Sales mix is an important consideration in CVP analysis because it can significantly impact a company’s profitability. The sales mix can influence the average selling price, contribution margin, and breakeven point of a company. Therefore, it is essential to understand the impact of sales mix changes on a company’s financial performance.

For example, let’s consider a company that sells two products, A and B. Product A has a selling price of $10 and a variable cost of $5, while Product B has a selling price of $20 and a variable cost of $15. The company’s fixed costs are $10,000 per month. In the current period, the company sells 1,000 units of Product A and 500 units of Product B.

To calculate the sales mix of the company, we need to determine the proportion of sales for each product. In this case, the company’s sales mix is 67% for Product A and 33% for Product B. This means that the company is relying more on Product A for its revenue generation.

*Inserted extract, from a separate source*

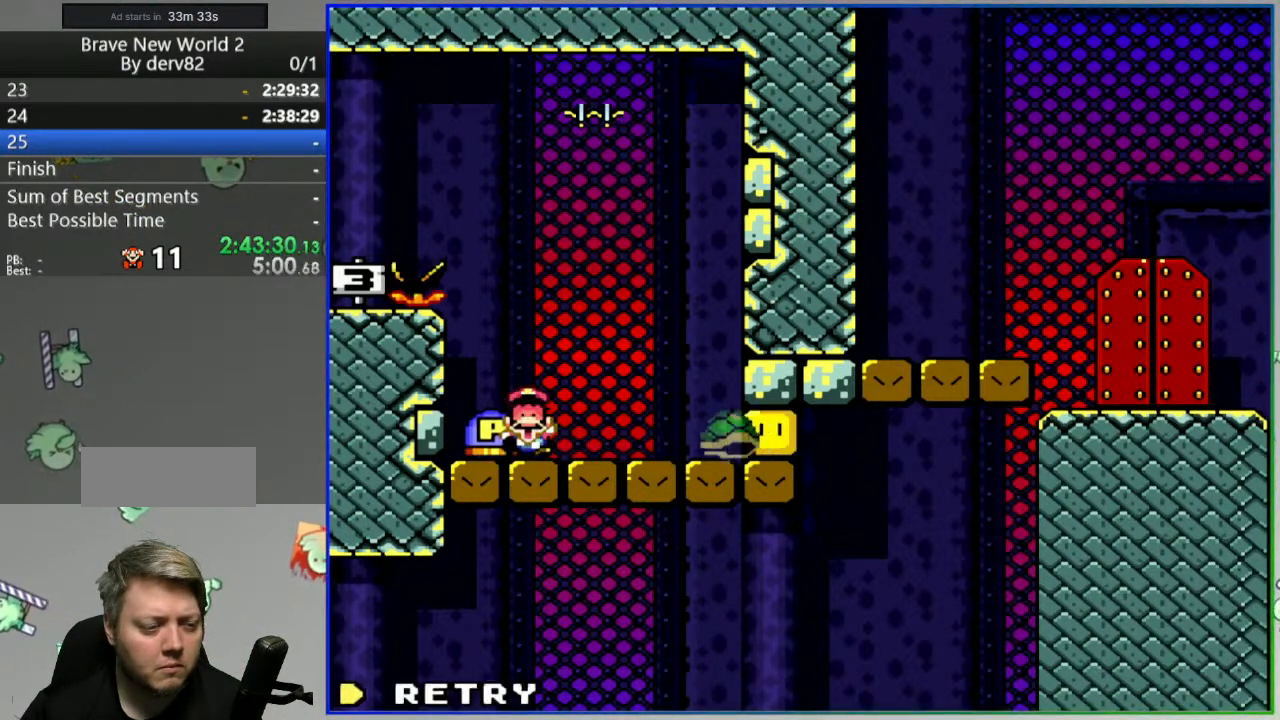
{"dt_ms": 1000, "buttons": [], "events": [[250, "B", "up"]]}
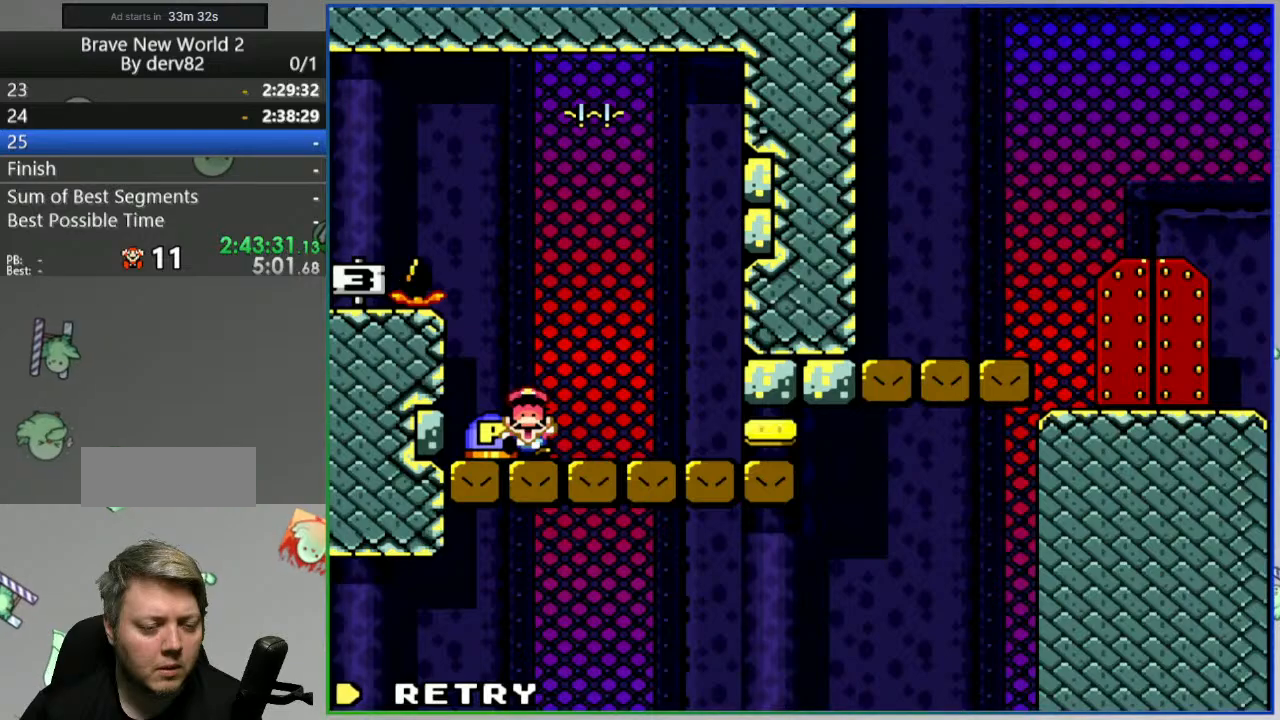
{"dt_ms": 500, "buttons": [], "events": []}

Now, let’s analyze the impact of sales mix on the company’s profitability. Suppose the company wants to increase its profitability by $5,000 per month. To achieve this goal, the company can increase the sales of Product A or Product B or a combination of both.

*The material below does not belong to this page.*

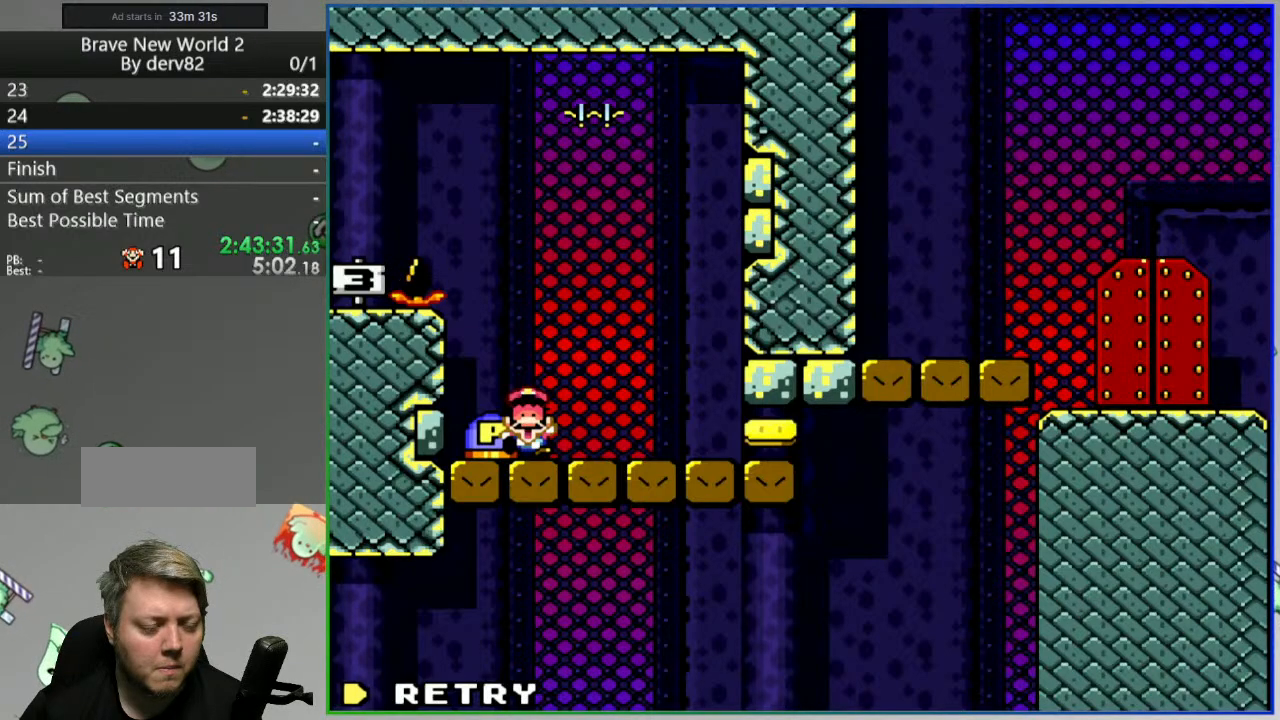
{"dt_ms": 500, "buttons": [], "events": []}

If the company wants to increase the sales of Product A to achieve the target profit, it needs to sell an additional 333 units (1,333 units in total). On the other hand, if the company decides to increase the sales of Product B to achieve the target profit, it needs to sell an additional 125 units (625 units in total). Alternatively, the company can increase the sales of both products by selling an additional 187 units of Product A and 63 units of Product B.

The sales mix of the company will change depending on the strategy it chooses. For example, if the company decides to increase the sales of Product A only, the sales mix will change to 74% for Product A and 26% for Product B. This will result in a higher overall contribution margin per unit but may also result in a lower average selling price.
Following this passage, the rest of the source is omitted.